How many times have you been turned down from a job interview due to your gender, pedigree, or age? I presume that we all have experienced this at least once in our career life cycle. And how unfair or annoying it may feel when you are discriminated against for something that has nothing to do with your capabilities. While we may have faced the trouble of making our career moves against our desires, yet we hardly take a moment to try finding a solution to this age-old common problem.
What about bringing in some innovative changes that can make hiring more about actual skills than a mere keyword in one’s resume? One way companies are doing this is by blind auditions
The evolution of blind audition
The concept of blind audition evolved in the music industry while selecting members in an orchestra. Traditionally, the new members were selected by the music director or the top player of each section. And historically, the selection criterion was filled with sexism and nepotism. Due to the hand picking process of new members, women were underrepresented in American and European orchestras. Implicit biases like female musicians having the lesser technical capability, or that they are more temperamental and unsuitable for orchestras dominated the hiring and selection process in the music industry. In fact, most orchestras at that time employed nearly all white men.
Finally, the concept of ‘blind audition’ was introduced around the 1970s and 80s when symphony orchestras began to use this selection technique to challenge the implicit biases embedded in traditional methods. In a blind audition, the applicant and the orchestra members were separated by a screen. The orchestra members could hear the musician play and not see them, hence unaware of their gender or skin color.
Blind auditions targeted diversification by removing focus from everything but - performance. In fact, a study by researchers at Harvard and Princeton found that blind auditions increased the chances of women being hired by 25 - 46%. And thankfully, over past decades, orchestras have significantly changed the way they hire musicians.
How can we use this technique in corporate hiring?
While we fully acknowledge the fact that organizations are finding difficulty in closing their hiring targets. Traditional and conventional methods are losing their potential to tap the right talent. Here, blind auditions can play an important role. Use of this method can bring in a different perspective, especially when it comes to entry-level jobs.

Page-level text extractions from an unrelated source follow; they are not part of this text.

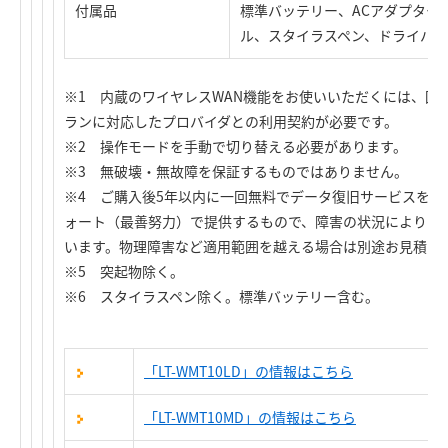
付属品
標準バッテリー、ACアダプター
ル、スタイラスペン、ドライバデ
※1 内蔵のワイヤレスWAN機能をお使いいただくには、回
ランに対応したプロバイダとの利用契約が必要です。
※2 操作モードを手動で切り替える必要があります。
※3 無破壊・無故障を保証するものではありません。
※4 ご購入後5年以内に一回無料でデータ復旧サービスをご
ォート（最善努力）で提供するもので、障害の状況によりデ
います。物理障害など適用範囲を越える場合は別途お見積り
※5 突起物除く。
※6 スタイラスペン除く。標準バッテリー含む。
「LT-WMT10LD」の情報はこちら
「LT-WMT10MD」の情報はこちら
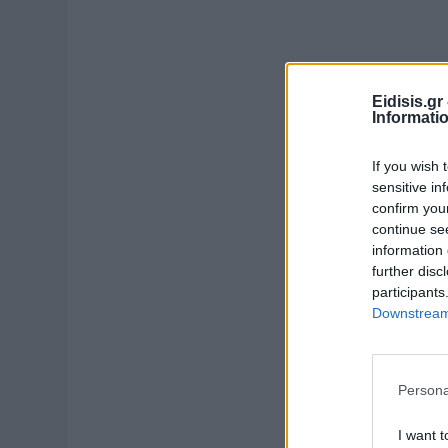
Eidisis.g
Informati
If you wish 
sensitive in
confirm you
continue se
information 
further disc
participants
Downstream 
Persona
I want t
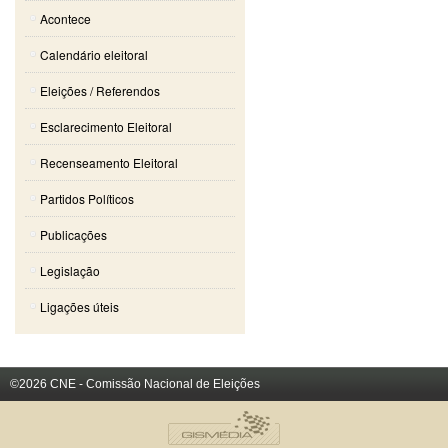
Acontece
Calendário eleitoral
Eleições / Referendos
Esclarecimento Eleitoral
Recenseamento Eleitoral
Partidos Políticos
Publicações
Legislação
Ligações úteis
©2026 CNE - Comissão Nacional de Eleições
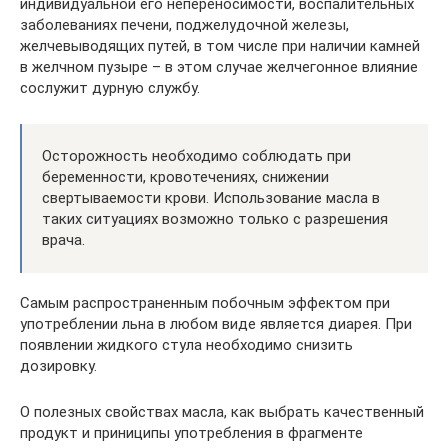
индивидуальной его непереносимости, воспалительных
заболеваниях печени, поджелудочной железы,
желчевыводящих путей, в том числе при наличии камней
в желчном пузыре – в этом случае желчегонное влияние
сослужит дурную службу.
Осторожность необходимо соблюдать при
беременности, кровотечениях, снижении
свертываемости крови. Использование масла в
таких ситуациях возможно только с разрешения
врача.
Самым распространенным побочным эффектом при
употреблении льна в любом виде является диарея. При
появлении жидкого стула необходимо снизить
дозировку.
О полезных свойствах масла, как выбрать качественный
продукт и приниципы употребления в фрагменте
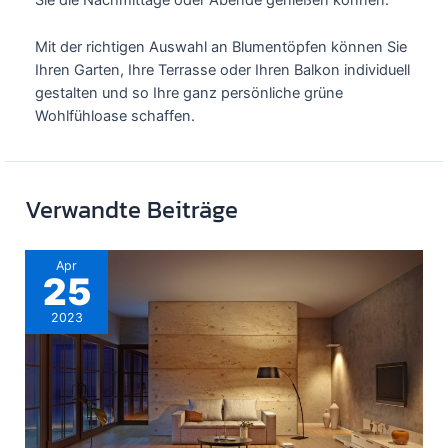
Sie die Nachmittage oder Abende genießen können.
Mit der richtigen Auswahl an Blumentöpfen können Sie
Ihren Garten, Ihre Terrasse oder Ihren Balkon individuell
gestalten und so Ihre ganz persönliche grüne
Wohlfühloase schaffen.
Verwandte Beiträge
Apr
25
2023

This technique is productive when used to have a good number of vacancies filled at entry level.
Blind audition or blind hiring, whatever you may want to refer to, is being embraced by companies like Deloitte, Ernst & Young, Victoria Police, Westpac Bank, and many other organizations. In this method, organizations screen applicants without accessing information like race, gender, age, college attended, previous employers, or socio-economic status. All these ‘bias inducing information’ are removed from the resume beforehand. The main focus is on skills, knowledge and job performance related information.
Work samples are generated through blind audition. Applicants are asked to answer work assessment questions and complete the given challenges that provide evidence of their skills, knowledge and how they approach a different set of problems in the project. It may include writing a case study, cracking a code, editing a document, developing a computer program, or designing a website. The work samples are given the highest priority as they provide concrete evidence of job performance.
Some of the immediate benefits of blind audition technique are:
- Reduction of implicit biases
- Creates workplace diversity and gender parity
- Helps in building a skill-based culture
- Eliminates discrimination during the selection process
What tools can be used to implement blind hiring in your organization?
In a blind hiring process, one needs to remove all personal and demographic information from the hiring process so that the hiring managers can assess the candidates’ ability alone. These two tools can help you plan to implement the technique in your hiring process.
This tool hides the data that's not relevant using technology. This helps in reducing unconscious bias and highlights data that is relevant to assess the performance of the candidate. Blendoor captures candidate data from your existing applicant tracking systems or online job boards. Candidate profiles are then ‘blendorized’ - displayed without name, photo, or dates to mitigate unconscious bias.
With GapJumpers you create blind auditions to test candidates work readiness. They help employers eliminate bias in the hiring process by screening applicants using blind auditions rather than a résumé or application.
Not a perfect science
Apart from all these advantages, this technique too is not without its flaws. For instance, a candidate’s personal information can only be hidden during the initial screening stage. When you apply a blind hiring principle to resume screening, you may get a more diverse pool of first-round interviewees; however, during subsequent interview stages, there is no way to mask a candidate’s name, gender or ethnicity. Hence, employers will subsequently be faced with the same hiring diversity challenges.
Another challenge is related to culture fit versus culture add. A homogeneous culture subconsciously discourages diversity. In spite of hiding the personal information under the blind hiring method, hiring managers will prefer to hire employees who share the company’s philosophy and who will work well with their fellow coworkers. In their quest to find candidates who share similar attitudes, beliefs, and experiences, the process can get diluted. Hence, employers should exercise caution when planning to use blind hiring technique.
I leave my readers with these two question that if an industry like the music industry, can implement blind auditions successfully, why can’t our organizations use it? How can we evolve the concept of blind audition scientifically so that you can reduce the little flaws and yield maximum benefit from such unconventional method of hiring the right talent?